_REQUIREMENT:_
Only a number is expected in reply: the number of lines below that include the word "proyector".

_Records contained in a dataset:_
- Opening Delimiter -

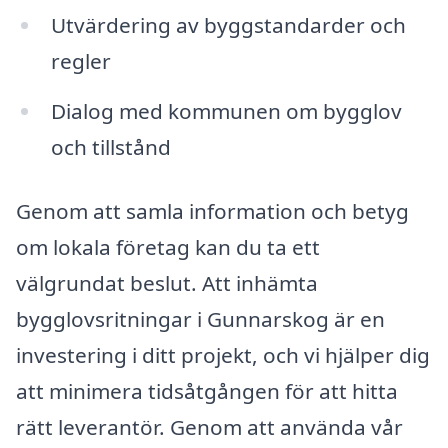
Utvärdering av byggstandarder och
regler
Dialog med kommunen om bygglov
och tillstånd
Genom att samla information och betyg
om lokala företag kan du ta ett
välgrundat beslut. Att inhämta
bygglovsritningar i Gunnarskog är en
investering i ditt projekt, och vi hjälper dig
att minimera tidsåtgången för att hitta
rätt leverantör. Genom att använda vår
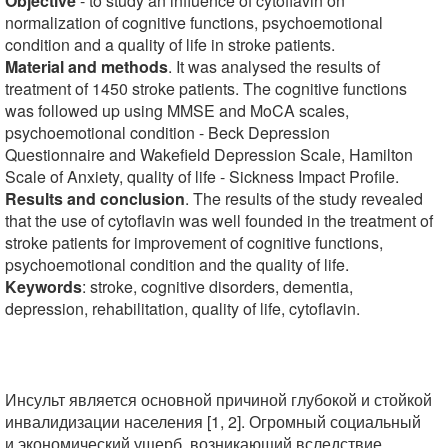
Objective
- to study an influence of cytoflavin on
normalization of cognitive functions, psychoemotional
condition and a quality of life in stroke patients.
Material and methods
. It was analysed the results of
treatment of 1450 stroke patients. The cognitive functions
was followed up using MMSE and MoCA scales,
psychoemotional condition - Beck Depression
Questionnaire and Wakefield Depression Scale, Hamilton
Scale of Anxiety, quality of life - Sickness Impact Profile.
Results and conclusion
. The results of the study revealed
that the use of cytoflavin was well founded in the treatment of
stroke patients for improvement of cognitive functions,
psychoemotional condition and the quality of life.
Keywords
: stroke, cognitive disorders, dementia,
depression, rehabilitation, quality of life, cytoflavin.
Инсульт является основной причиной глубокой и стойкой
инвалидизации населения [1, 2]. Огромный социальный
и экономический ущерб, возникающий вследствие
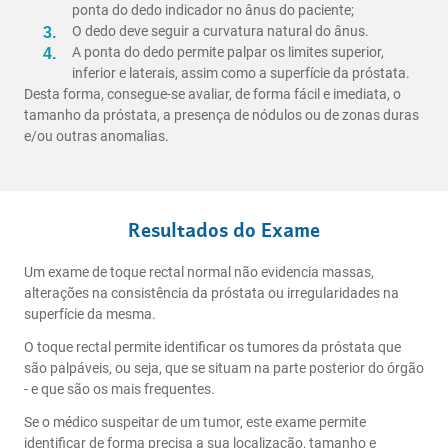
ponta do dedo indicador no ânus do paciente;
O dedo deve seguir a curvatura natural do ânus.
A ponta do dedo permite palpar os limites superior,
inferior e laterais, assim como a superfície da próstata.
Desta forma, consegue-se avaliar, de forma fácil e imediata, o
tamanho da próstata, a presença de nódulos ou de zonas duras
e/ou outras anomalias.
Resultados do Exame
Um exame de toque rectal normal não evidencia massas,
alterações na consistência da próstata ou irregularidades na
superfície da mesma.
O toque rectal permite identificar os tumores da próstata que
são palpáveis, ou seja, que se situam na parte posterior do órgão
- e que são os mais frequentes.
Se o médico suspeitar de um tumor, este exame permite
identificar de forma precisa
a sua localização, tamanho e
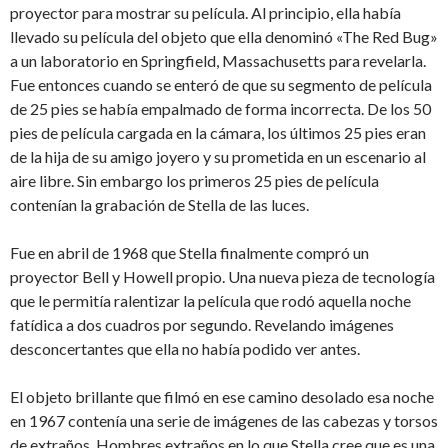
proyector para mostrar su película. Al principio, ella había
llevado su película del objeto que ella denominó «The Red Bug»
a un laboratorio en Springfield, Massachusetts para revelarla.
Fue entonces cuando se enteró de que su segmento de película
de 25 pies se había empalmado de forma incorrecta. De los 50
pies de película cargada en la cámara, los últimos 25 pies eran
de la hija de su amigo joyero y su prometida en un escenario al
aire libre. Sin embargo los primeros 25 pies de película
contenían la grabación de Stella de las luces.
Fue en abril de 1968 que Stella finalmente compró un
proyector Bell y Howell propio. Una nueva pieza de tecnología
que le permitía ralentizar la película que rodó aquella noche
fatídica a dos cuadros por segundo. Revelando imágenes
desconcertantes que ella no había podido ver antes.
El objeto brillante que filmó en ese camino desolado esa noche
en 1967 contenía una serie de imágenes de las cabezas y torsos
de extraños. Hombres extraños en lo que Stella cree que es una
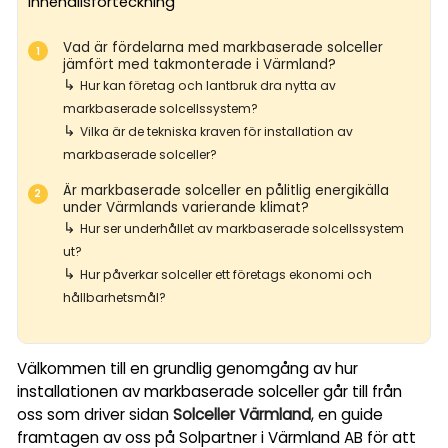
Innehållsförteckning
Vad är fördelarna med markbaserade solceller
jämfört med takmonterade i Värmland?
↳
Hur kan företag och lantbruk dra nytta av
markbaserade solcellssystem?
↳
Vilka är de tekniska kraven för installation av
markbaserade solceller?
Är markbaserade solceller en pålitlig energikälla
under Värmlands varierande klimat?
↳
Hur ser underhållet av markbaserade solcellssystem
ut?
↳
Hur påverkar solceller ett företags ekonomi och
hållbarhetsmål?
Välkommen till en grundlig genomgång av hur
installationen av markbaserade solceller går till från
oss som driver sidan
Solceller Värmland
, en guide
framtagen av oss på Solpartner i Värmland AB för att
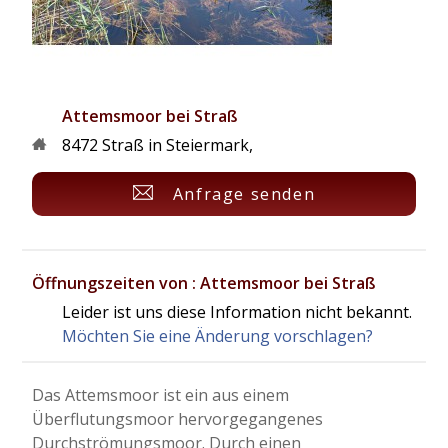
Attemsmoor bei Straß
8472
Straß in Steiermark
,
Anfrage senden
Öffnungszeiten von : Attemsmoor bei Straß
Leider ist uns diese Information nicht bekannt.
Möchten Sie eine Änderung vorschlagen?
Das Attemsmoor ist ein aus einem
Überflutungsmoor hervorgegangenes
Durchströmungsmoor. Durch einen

- Closing Delimiter -

_SOLUTION BELOW:_
2